Now at that time, I did not understand exactly why Hugo was so much better musically - how did that quality of connecting to the music work technically? And why is it poor quality recordings sound so good musically? It does not make rational sense, as normally better transparency equates to poor sound for bad recordings.
This takes me back to last year, where I attended a Hi-Fi show in Poland. Chord's distributor has a very interesting segment, where they play back original Beatles master tapes on an analogue reel to reel. These master tapes were used to make the Beatles pressings in Eastern Europe.
And when they play them back, they sound awful. Flat. Noisy. Distorted. Stereo that is left right or center. Bright.
But...
When you ignore the audiophile things that are wrong you hear things that are very right. Notes that start and stop correctly. Timbre variations. Instruments that sound solid with power. Bass where you can follow the tune.
In short, its very musical and engaging, in spite of the audiophile things that are (seriously) wrong - but this does not detract from the music. And each instrument, even though its noisy and distorted sounds - real.
So how does this get back to digital? Digital is a mincing/reconstituting machine. It takes analogue in on the ADC, samples it, then the DAC recovers the original analogue waveform that was in the ADC and reproduces it.
So it's like a mincemeat machine, where you take prime mature fillet beef, and mince it (samples the signal). Then the DAC comes along and reconstitutes it and returns prime fillet beef (recovers the original analogue signal). Now in principle, what should come out with an ideal ADC and DAC is perfectly reconstituted fillet beef - indistinguishable from the original. But the reality is it comes out like meat that your dog would not eat - but maybe your kids would. And the reason for this is that the ear/brain is incredibly sensitive to minute changes in the re-constituted (interpolated) waveform.

▸ **Raw data**
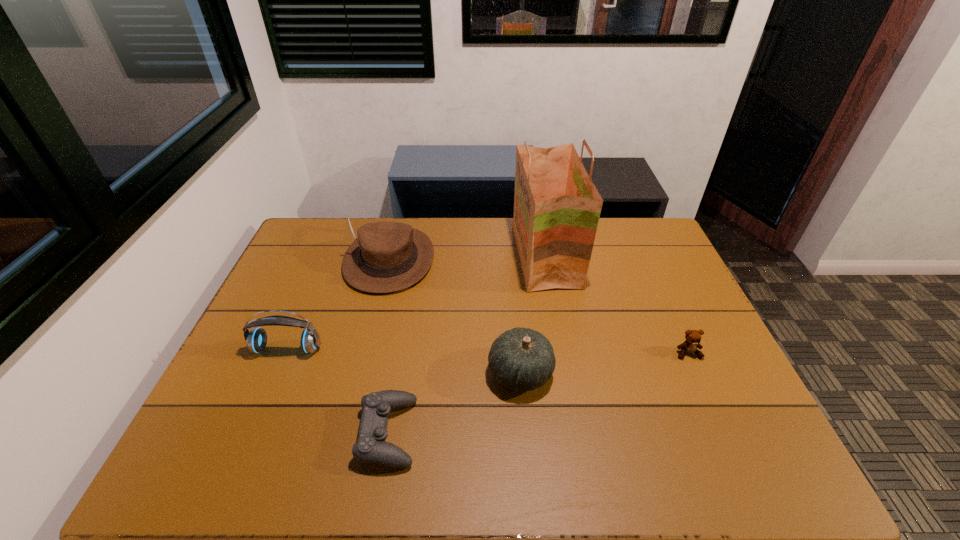
Locate an element on the screen. The width and height of the screenshot is (960, 540). vacant position located 0.210m on the ear cups of the headset is located at coordinates (252, 431).

The width and height of the screenshot is (960, 540). In order to click on vacant position located on the front-facing side of the teddy bear in this screenshot , I will do `click(714, 410)`.

Identify the location of free space located 0.050m on the back of the control. This screenshot has height=540, width=960. (396, 381).

You are a GUI agent. You are given a task and a screenshot of the screen. Output one action in this format:
    pyautogui.click(x=<x>, y=<y>)
    Task: Click on the grocery bag positioned at the far edge
    This screenshot has height=540, width=960.
    Given the screenshot: What is the action you would take?
    tap(557, 207)

The width and height of the screenshot is (960, 540). What are the coordinates of `fedora that is at the far edge` in the screenshot? It's located at click(x=386, y=257).

I want to click on object that is at the near edge, so click(x=371, y=447).

Find the location of a particular element. The width and height of the screenshot is (960, 540). object positioned at the left edge is located at coordinates (256, 339).

Image resolution: width=960 pixels, height=540 pixels. Identify the location of object that is at the right edge. (693, 337).

Identify the location of vacant space at the far edge of the desktop. The image size is (960, 540). (458, 222).

Where is `vacant space at the left edge of the desktop`? The image size is (960, 540). vacant space at the left edge of the desktop is located at coordinates (313, 278).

▸ **Tasks for this exercise**
[A] In the passage about digital playback and musicality, what were the Beatles master tapes played at the Hi-Fi show in Poland originally used for?
[B] Pick up the passage about digital playback and musicality from its last sentence and carry it forward.

▸ **Per-task outputs**
[A] They were used to make the Beatles pressings in Eastern Europe.

[B]
Now when Hugo first came out, I had no idea where this SQ improvement was coming from technically - being able to hear the starting and stopping and notes, being able to reproduce timbre properly, and getting the sense of instrument power correctly - and these aspects are crucial for getting musicality right. And at the time, I didn't care too much, as I had hit the maximum constraints of the FPGA. But I needed to understand it, as this allows for true progress. And with the Dave program, I did indeed manage to find out how and why the qualities I heard were happening in purely technical terms. In a simple nutshell, I had seriously under estimated how sensitive the ear/brain is to the timing errors that occur when a DAC reconstitutes the original analogue signal; and it seems that any difference from the original, no matter how small is extremely significant musically.
Now with Hugo 2 I have an FPGA that is about 5 times more powerful, together with all the knowledge gained from Dave; and for me it gets me much closer to the original master tape. Because the mincemeat/reconstitution is much more accurate, you do indeed get the best of both worlds - more transparency, but with the ability to connect to the musical soul even with poor quality recordings. So Hugo 2 in my opinion - and we all have different sensitivities so you will have to judge by listening for yourself - gets much closer to the original master tape sound, and so I do indeed enjoy older recordings more. That's the quality I found so musically appealing on the Beatles master tapes, in spite of objectively poor sound quality.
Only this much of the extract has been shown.